> TEXTE FOURNI:
Le blason de Woippy réunit les armes du Chapitre de la cathédrale de Metz (l'épée de la décapitation de saint Paul, son patron, et les deux pierres de la lapidation de saint Etienne, patron de la cathédrale de Metz et de la paroisse de Woippy), et le Graoully. Si celui-ci figure également, du moins sous la même forme qu'à Woippy, sur le blason d'Ancy-sur-Moselle et d'Orny, les armes du Chapitre se retrouvent exactement à l'identique dans une douzaine de communes (comme Hagondange, Montigny-lès-Metz, Rémilly, Argancy, Mécleuves, Fontoy...), et sans les pierres sur les blasons de Malancourt-la-Montagne, de Roncourt et de Jury (Armorial des communes du département de la Moselle).
Le mot " graoully " dérive
probablement de l'allemand " graülich " ou " groeulich ", qui
signifie horrible. Son orthographe a beaucoup varié au cours du temps : grolli,
growellin, graulin, grolly, graulli, graouilli et finalement graoully ou graouly. Certains
auteurs y voient une parenté avec le mot " gargouille ". Mais pour les Messins
et les habitants du Pays de Metz, le Graoully, c'est avant tout une légende, symbolisée
par un dragon qui figure sur plusieurs blasons de la région, notamment sur celui de
Woippy.
Comme toute légende, elle mélange histoire, symbolisme et imaginaire. Lorsqu'à la fin
du IIIe siècle saint Clément arrive à Metz pour évangéliser la région, le
christianisme est encore persécuté par les autorités romaines. Il cherche un lieu de
culte propice aux réunions discrètes et le trouve dans les ruines du grand
amphithéâtre, saccagé par les premières invasions germaniques et à l'écart de
l'enceinte toute récente. Sur ce fait, que l'on peut considérer comme historique, est
venue se greffer la célèbre légende : dès son arrivée à Metz, Clément est
sollicité pour débarrasser la région d'un monstre, serpent ou dragon, qui terrorise la
population et dont l'antre se trouve dans l'ancien amphithéâtre. Le saint, armé de la
foi du Christ, se rend à cet endroit, s'empare du dragon, le lie avec son étole, le
conduit sur la rive de la Seille toute proche et lui ordonne de traverser la rivière pour
ne plus jamais revenir (selon une autre version, saint Clément aurait noyé le Graoully
dans la rivière). Délivrés et reconnaissants, les habitants de Metz se seraient
convertis en masse à la religion de leur sauveur, devenu premier évêque de Metz.

> VOTRE OBJECTIF:
Poursuivez le texte sur le Graoully après sa dernière phrase. Ce matériau n'a aucun lien avec le texte sur le Graoully.

> Documents issus d'une collection:
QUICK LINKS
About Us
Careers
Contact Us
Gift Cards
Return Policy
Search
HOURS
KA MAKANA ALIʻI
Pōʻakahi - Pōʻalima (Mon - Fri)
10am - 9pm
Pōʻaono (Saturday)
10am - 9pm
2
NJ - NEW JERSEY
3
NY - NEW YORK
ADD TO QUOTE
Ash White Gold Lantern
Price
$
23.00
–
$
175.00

> PROBLÈME RÉSOLU:
Il faut souligner que cette légende n'apparaît qu'au VIIIe siècle, et son symbolisme
semble évident à une époque où le christianisme, sous l'impulsion des Carolingiens,
prend un nouvel essor en Occident et chasse le paganisme, représenté dans la légende
par le monstre. C'est au XIe siècle que l'animal figure pour la première fois dans une
procession messine, sous forme d'une bannière rouge surmontée d'une tête de dragon. A
partir du XIIe siècle, c'est l'effigie complète du monstre qui participe aux processions
de Saint Marc et des Rogations. Le maire de Woippy, village appartenant au Chapitre de la
cathédrale, avait l'insigne honneur de porter le Graoully lors de ces processions, et
c'est sans doute pourquoi ce dernier figure sur les armes de la commune. Au cours des
processions, lorsque le Graoully passait devant une boulangerie, le boulanger était tenu
de jeter un petit pain dans la gueule du monstre, et l'ensemble des pains collectés
servait de rétribution au porteur de l'effigie.
La présence du Graoully lors des processions de Saint Marc et des Rogations s'est
poursuivie jusqu'à la fin du XVIIIe siècle. Elle semble avoir été supprimée en 1786,
en raison des désordres qu'elle provoquait. A l'entrée de la crypte de la cathédrale se
trouve la dernière effigie du Graoully.
(Jean NAUROY, " Le Graoully ", Chroniques du Graoully, n°1, novembre 1991, pages 4-5)
(Dessin de Jeannine Boulay et Daniel Mercy)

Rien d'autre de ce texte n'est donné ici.